------ Material supplied

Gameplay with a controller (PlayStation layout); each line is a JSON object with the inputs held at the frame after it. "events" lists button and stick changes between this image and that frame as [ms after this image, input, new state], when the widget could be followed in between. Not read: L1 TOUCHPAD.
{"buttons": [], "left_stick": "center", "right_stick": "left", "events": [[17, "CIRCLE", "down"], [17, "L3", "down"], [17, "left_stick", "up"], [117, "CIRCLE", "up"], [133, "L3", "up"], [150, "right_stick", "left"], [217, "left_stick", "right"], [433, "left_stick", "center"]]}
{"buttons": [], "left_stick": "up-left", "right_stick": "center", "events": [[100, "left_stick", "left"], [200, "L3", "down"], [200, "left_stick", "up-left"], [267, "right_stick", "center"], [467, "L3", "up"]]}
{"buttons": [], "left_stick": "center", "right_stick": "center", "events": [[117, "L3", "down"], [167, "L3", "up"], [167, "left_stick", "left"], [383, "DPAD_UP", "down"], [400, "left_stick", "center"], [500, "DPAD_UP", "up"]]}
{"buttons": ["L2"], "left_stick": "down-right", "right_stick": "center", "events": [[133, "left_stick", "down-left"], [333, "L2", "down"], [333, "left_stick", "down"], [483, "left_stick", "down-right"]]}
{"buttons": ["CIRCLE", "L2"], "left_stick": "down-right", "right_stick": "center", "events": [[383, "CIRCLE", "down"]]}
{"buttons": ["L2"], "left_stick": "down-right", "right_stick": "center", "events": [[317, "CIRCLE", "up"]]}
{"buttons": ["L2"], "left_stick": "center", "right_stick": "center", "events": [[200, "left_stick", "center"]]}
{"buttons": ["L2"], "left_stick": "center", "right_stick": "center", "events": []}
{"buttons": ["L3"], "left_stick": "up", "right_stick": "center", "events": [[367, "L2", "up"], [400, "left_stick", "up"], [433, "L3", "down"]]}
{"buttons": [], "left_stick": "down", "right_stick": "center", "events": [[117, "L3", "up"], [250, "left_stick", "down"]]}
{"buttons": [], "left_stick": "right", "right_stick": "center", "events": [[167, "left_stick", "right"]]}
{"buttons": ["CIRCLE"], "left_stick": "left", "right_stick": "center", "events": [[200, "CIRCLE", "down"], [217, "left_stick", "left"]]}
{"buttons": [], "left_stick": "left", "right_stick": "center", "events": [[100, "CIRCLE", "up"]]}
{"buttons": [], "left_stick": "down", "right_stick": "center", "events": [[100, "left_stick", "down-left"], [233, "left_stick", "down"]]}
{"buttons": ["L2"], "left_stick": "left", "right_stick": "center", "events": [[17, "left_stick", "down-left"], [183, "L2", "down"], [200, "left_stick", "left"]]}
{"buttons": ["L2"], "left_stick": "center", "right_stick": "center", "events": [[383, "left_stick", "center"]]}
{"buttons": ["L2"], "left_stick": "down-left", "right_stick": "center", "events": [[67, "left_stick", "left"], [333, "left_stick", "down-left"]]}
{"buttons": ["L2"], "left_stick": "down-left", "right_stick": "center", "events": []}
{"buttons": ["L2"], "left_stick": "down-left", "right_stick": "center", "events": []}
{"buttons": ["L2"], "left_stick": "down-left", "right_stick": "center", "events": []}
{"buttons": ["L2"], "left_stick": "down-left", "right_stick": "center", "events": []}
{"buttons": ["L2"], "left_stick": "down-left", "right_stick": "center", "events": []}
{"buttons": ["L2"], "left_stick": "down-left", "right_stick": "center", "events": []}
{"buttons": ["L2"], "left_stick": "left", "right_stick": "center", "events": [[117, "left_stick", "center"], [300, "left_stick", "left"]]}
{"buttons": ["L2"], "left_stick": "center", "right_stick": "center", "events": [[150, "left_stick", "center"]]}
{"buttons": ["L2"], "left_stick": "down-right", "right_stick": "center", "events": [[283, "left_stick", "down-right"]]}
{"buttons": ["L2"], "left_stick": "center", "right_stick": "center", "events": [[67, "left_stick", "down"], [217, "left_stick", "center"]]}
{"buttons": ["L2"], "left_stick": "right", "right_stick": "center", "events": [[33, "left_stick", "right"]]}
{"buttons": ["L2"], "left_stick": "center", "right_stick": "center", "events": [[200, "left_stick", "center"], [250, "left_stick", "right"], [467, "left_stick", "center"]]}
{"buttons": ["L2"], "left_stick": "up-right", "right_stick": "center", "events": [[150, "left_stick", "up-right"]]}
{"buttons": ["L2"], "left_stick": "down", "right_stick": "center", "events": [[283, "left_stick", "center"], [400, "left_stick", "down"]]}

------------

> [Task statement]: Set down all the data exactly as given.

> [Answer for the task]:
Gameplay with a controller (PlayStation layout); each line is a JSON object with the inputs held at the frame after it. "events" lists button and stick changes between this image and that frame as [ms after this image, input, new state], when the widget could be followed in between. Not read: L1 TOUCHPAD.
{"buttons": [], "left_stick": "center", "right_stick": "left", "events": [[17, "CIRCLE", "down"], [17, "L3", "down"], [17, "left_stick", "up"], [117, "CIRCLE", "up"], [133, "L3", "up"], [150, "right_stick", "left"], [217, "left_stick", "right"], [433, "left_stick", "center"]]}
{"buttons": [], "left_stick": "up-left", "right_stick": "center", "events": [[100, "left_stick", "left"], [200, "L3", "down"], [200, "left_stick", "up-left"], [267, "right_stick", "center"], [467, "L3", "up"]]}
{"buttons": [], "left_stick": "center", "right_stick": "center", "events": [[117, "L3", "down"], [167, "L3", "up"], [167, "left_stick", "left"], [383, "DPAD_UP", "down"], [400, "left_stick", "center"], [500, "DPAD_UP", "up"]]}
{"buttons": ["L2"], "left_stick": "down-right", "right_stick": "center", "events": [[133, "left_stick", "down-left"], [333, "L2", "down"], [333, "left_stick", "down"], [483, "left_stick", "down-right"]]}
{"buttons": ["CIRCLE", "L2"], "left_stick": "down-right", "right_stick": "center", "events": [[383, "CIRCLE", "down"]]}
{"buttons": ["L2"], "left_stick": "down-right", "right_stick": "center", "events": [[317, "CIRCLE", "up"]]}
{"buttons": ["L2"], "left_stick": "center", "right_stick": "center", "events": [[200, "left_stick", "center"]]}
{"buttons": ["L2"], "left_stick": "center", "right_stick": "center", "events": []}
{"buttons": ["L3"], "left_stick": "up", "right_stick": "center", "events": [[367, "L2", "up"], [400, "left_stick", "up"], [433, "L3", "down"]]}
{"buttons": [], "left_stick": "down", "right_stick": "center", "events": [[117, "L3", "up"], [250, "left_stick", "down"]]}
{"buttons": [], "left_stick": "right", "right_stick": "center", "events": [[167, "left_stick", "right"]]}
{"buttons": ["CIRCLE"], "left_stick": "left", "right_stick": "center", "events": [[200, "CIRCLE", "down"], [217, "left_stick", "left"]]}
{"buttons": [], "left_stick": "left", "right_stick": "center", "events": [[100, "CIRCLE", "up"]]}
{"buttons": [], "left_stick": "down", "right_stick": "center", "events": [[100, "left_stick", "down-left"], [233, "left_stick", "down"]]}
{"buttons": ["L2"], "left_stick": "left", "right_stick": "center", "events": [[17, "left_stick", "down-left"], [183, "L2", "down"], [200, "left_stick", "left"]]}
{"buttons": ["L2"], "left_stick": "center", "right_stick": "center", "events": [[383, "left_stick", "center"]]}
{"buttons": ["L2"], "left_stick": "down-left", "right_stick": "center", "events": [[67, "left_stick", "left"], [333, "left_stick", "down-left"]]}
{"buttons": ["L2"], "left_stick": "down-left", "right_stick": "center", "events": []}
{"buttons": ["L2"], "left_stick": "down-left", "right_stick": "center", "events": []}
{"buttons": ["L2"], "left_stick": "down-left", "right_stick": "center", "events": []}
{"buttons": ["L2"], "left_stick": "down-left", "right_stick": "center", "events": []}
{"buttons": ["L2"], "left_stick": "down-left", "right_stick": "center", "events": []}
{"buttons": ["L2"], "left_stick": "down-left", "right_stick": "center", "events": []}
{"buttons": ["L2"], "left_stick": "left", "right_stick": "center", "events": [[117, "left_stick", "center"], [300, "left_stick", "left"]]}
{"buttons": ["L2"], "left_stick": "center", "right_stick": "center", "events": [[150, "left_stick", "center"]]}
{"buttons": ["L2"], "left_stick": "down-right", "right_stick": "center", "events": [[283, "left_stick", "down-right"]]}
{"buttons": ["L2"], "left_stick": "center", "right_stick": "center", "events": [[67, "left_stick", "down"], [217, "left_stick", "center"]]}
{"buttons": ["L2"], "left_stick": "right", "right_stick": "center", "events": [[33, "left_stick", "right"]]}
{"buttons": ["L2"], "left_stick": "center", "right_stick": "center", "events": [[200, "left_stick", "center"], [250, "left_stick", "right"], [467, "left_stick", "center"]]}
{"buttons": ["L2"], "left_stick": "up-right", "right_stick": "center", "events": [[150, "left_stick", "up-right"]]}
{"buttons": ["L2"], "left_stick": "down", "right_stick": "center", "events": [[283, "left_stick", "center"], [400, "left_stick", "down"]]}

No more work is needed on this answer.